EXCERPTED DATA Start Marker

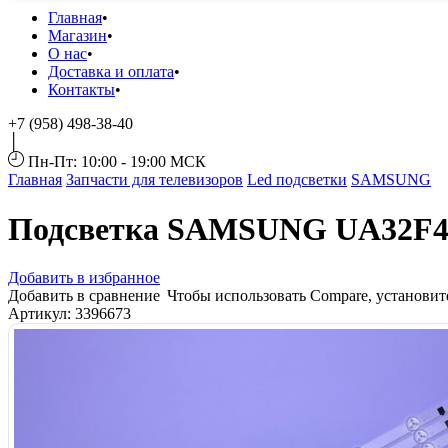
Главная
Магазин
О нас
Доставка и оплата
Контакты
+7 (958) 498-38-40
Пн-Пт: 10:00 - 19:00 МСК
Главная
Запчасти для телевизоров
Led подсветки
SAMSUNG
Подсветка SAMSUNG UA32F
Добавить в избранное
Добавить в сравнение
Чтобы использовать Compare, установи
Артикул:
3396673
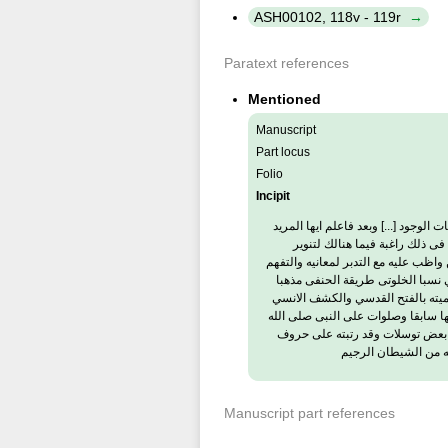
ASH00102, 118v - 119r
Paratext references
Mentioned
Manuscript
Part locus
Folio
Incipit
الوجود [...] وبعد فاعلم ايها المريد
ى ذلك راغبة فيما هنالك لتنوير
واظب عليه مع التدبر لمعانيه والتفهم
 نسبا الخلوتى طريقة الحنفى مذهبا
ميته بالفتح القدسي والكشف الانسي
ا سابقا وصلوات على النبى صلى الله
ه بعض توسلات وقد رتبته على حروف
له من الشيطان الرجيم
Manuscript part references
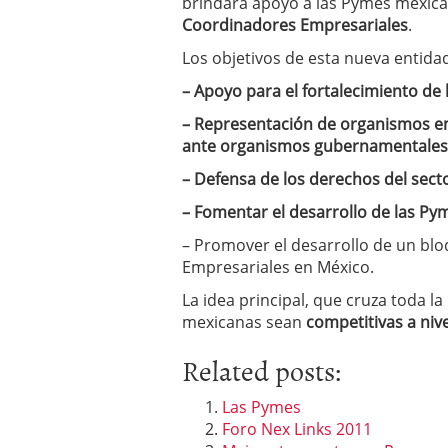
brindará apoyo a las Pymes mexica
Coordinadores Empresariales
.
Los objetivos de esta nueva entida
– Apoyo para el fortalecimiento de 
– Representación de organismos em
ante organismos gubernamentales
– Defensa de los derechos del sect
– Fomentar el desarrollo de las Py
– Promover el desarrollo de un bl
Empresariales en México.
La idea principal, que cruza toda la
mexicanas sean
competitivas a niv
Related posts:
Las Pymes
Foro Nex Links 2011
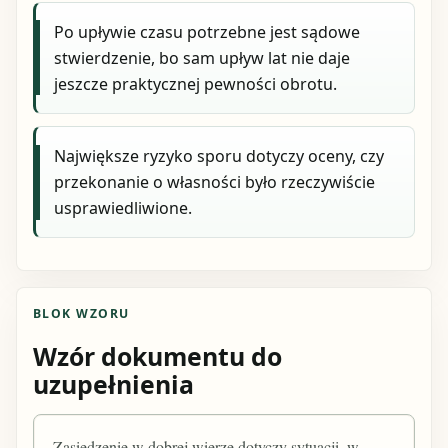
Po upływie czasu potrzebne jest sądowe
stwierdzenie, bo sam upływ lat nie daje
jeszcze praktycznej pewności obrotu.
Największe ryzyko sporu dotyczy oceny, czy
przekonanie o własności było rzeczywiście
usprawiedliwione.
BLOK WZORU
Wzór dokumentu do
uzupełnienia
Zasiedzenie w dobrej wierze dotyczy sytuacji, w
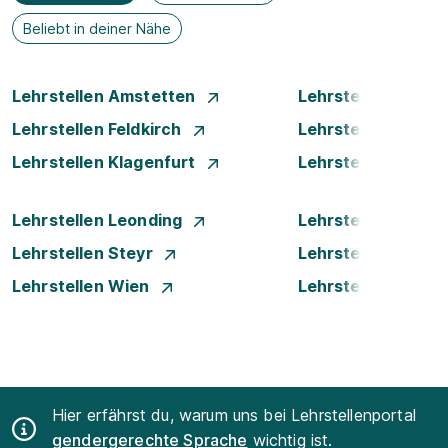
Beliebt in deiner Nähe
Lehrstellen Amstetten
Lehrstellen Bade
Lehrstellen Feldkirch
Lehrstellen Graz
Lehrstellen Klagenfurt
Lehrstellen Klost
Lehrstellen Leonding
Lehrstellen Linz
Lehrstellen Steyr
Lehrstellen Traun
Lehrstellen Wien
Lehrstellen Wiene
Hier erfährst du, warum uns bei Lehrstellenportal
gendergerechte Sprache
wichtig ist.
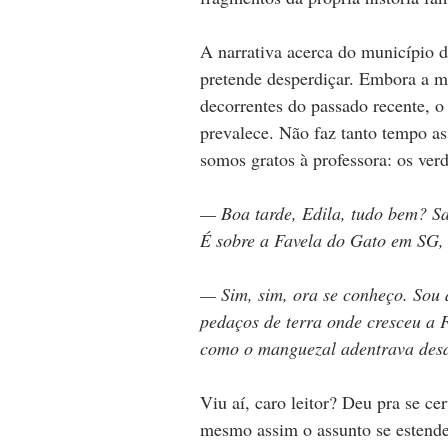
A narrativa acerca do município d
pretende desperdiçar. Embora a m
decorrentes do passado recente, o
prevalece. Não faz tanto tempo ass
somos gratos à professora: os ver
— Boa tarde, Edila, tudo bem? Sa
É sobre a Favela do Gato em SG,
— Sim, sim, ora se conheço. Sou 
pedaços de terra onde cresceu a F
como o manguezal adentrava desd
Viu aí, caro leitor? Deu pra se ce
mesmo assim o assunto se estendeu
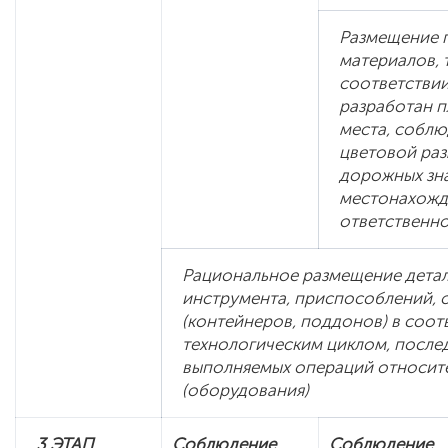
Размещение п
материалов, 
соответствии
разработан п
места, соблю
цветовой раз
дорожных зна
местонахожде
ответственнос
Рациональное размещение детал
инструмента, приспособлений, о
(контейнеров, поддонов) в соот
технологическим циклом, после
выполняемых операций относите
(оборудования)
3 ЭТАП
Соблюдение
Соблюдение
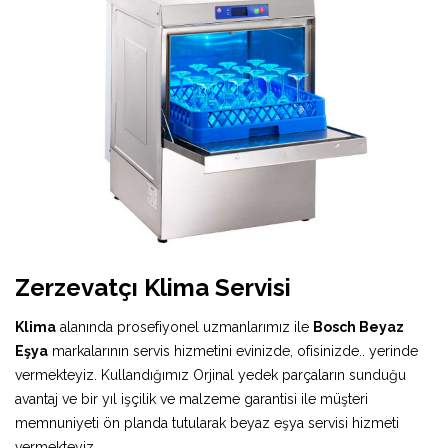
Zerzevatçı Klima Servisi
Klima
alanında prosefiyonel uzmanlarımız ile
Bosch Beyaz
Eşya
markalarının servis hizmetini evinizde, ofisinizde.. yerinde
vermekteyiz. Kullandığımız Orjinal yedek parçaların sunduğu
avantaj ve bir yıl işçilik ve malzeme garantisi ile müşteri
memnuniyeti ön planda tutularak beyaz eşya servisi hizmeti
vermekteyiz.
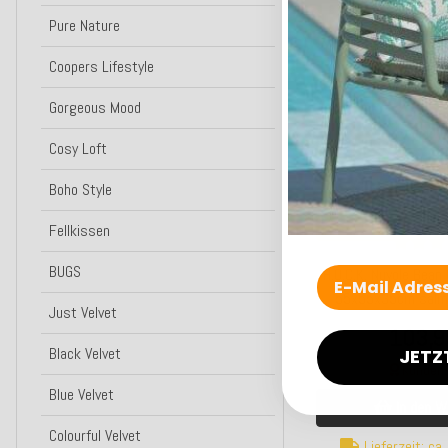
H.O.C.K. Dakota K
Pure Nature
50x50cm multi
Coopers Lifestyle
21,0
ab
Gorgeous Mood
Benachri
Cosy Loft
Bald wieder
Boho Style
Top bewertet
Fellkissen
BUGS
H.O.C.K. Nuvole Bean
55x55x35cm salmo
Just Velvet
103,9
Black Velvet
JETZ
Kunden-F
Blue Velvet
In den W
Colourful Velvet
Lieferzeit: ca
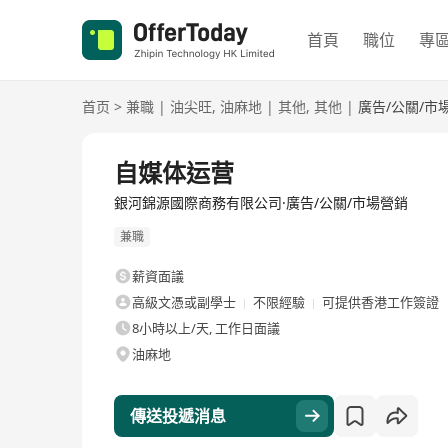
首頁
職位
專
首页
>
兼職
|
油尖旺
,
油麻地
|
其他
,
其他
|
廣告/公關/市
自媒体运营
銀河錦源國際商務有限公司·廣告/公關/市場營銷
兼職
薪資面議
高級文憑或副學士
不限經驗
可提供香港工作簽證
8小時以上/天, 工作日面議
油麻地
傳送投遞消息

EXCERPTED DATA End Marker

Please set down the records above word for word and omit their pictures.

Главная
Магазин
О нас
Доставка и оплата
Контакты
+7 (958) 498-38-40
Пн-Пт: 10:00 - 19:00 МСК
Главная
Запчасти для телевизоров
Led подсветки
SAMSUNG
Подсветка SAMSUNG UA32F
Добавить в избранное
Добавить в сравнение
Чтобы использовать Compare, установи
Артикул:
3396673
ASH00102, 118v - 119r
Paratext references
Mentioned
Manuscript
Part locus
Folio
Incipit
الوجود [...] وبعد فاعلم ايها المريد
ى ذلك راغبة فيما هنالك لتنوير
واظب عليه مع التدبر لمعانيه والتفهم
 نسبا الخلوتى طريقة الحنفى مذهبا
ميته بالفتح القدسي والكشف الانسي
ا سابقا وصلوات على النبى صلى الله
ه بعض توسلات وقد رتبته على حروف
له من الشيطان الرجيم
Manuscript part references
brindará apoyo a las Pymes mexica
Coordinadores Empresariales
.
Los objetivos de esta nueva entida
– Apoyo para el fortalecimiento de 
– Representación de organismos em
ante organismos gubernamentales
– Defensa de los derechos del sect
– Fomentar el desarrollo de las Py
– Promover el desarrollo de un bl
Empresariales en México.
La idea principal, que cruza toda la
mexicanas sean
competitivas a niv
Related posts:
Las Pymes
Foro Nex Links 2011
Po upływie czasu potrzebne jest sądowe
stwierdzenie, bo sam upływ lat nie daje
jeszcze praktycznej pewności obrotu.
Największe ryzyko sporu dotyczy oceny, czy
przekonanie o własności było rzeczywiście
usprawiedliwione.
BLOK WZORU
Wzór dokumentu do
uzupełnienia
Zasiedzenie w dobrej wierze dotyczy sytuacji, w
Beliebt in deiner Nähe
Lehrstellen Amstetten
Lehrstellen Bade
Lehrstellen Feldkirch
Lehrstellen Graz
Lehrstellen Klagenfurt
Lehrstellen Klost
Lehrstellen Leonding
Lehrstellen Linz
Lehrstellen Steyr
Lehrstellen Traun
Lehrstellen Wien
Lehrstellen Wiene
Hier erfährst du, warum uns bei Lehrstellenportal
gendergerechte Sprache
wichtig ist.
A narrativa acerca do município d
pretende desperdiçar. Embora a m
decorrentes do passado recente, o
prevalece. Não faz tanto tempo ass
somos gratos à professora: os ver
— Boa tarde, Edila, tudo bem? Sa
É sobre a Favela do Gato em SG,
— Sim, sim, ora se conheço. Sou 
pedaços de terra onde cresceu a F
como o manguezal adentrava desd
Viu aí, caro leitor? Deu pra se ce
mesmo assim o assunto se estendeu
Размещение п
материалов, 
соответствии
разработан п
места, соблю
цветовой раз
дорожных зна
местонахожде
ответственнос
Рациональное размещение детал
инструмента, приспособлений, о
(контейнеров, поддонов) в соот
технологическим циклом, после
выполняемых операций относите
(оборудования)
3 ЭТАП
Соблюдение
Соблюдение
Zerzevatçı Klima Servisi
Klima
alanında prosefiyonel uzmanlarımız ile
Bosch Beyaz
Eşya
markalarının servis hizmetini evinizde, ofisinizde.. yerinde
vermekteyiz. Kullandığımız Orjinal yedek parçaların sunduğu
avantaj ve bir yıl işçilik ve malzeme garantisi ile müşteri
memnuniyeti ön planda tutularak beyaz eşya servisi hizmeti
vermekteyiz.
H.O.C.K. Dakota K
Pure Nature
50x50cm multi
Coopers Lifestyle
21,0
ab
Gorgeous Mood
Benachri
Cosy Loft
Bald wieder
Boho Style
Top bewertet
Fellkissen
BUGS
H.O.C.K. Nuvole Bean
55x55x35cm salmo
Just Velvet
103,9
Black Velvet
JETZ
Kunden-F
Blue Velvet
In den W
Colourful Velvet
Lieferzeit: ca
首頁
職位
專
首页
>
兼職
|
油尖旺
,
油麻地
|
其他
,
其他
|
廣告/公關/市
自媒体运营
銀河錦源國際商務有限公司·廣告/公關/市場營銷
兼職
薪資面議
高級文憑或副學士
不限經驗
可提供香港工作簽證
8小時以上/天, 工作日面議
油麻地
傳送投遞消息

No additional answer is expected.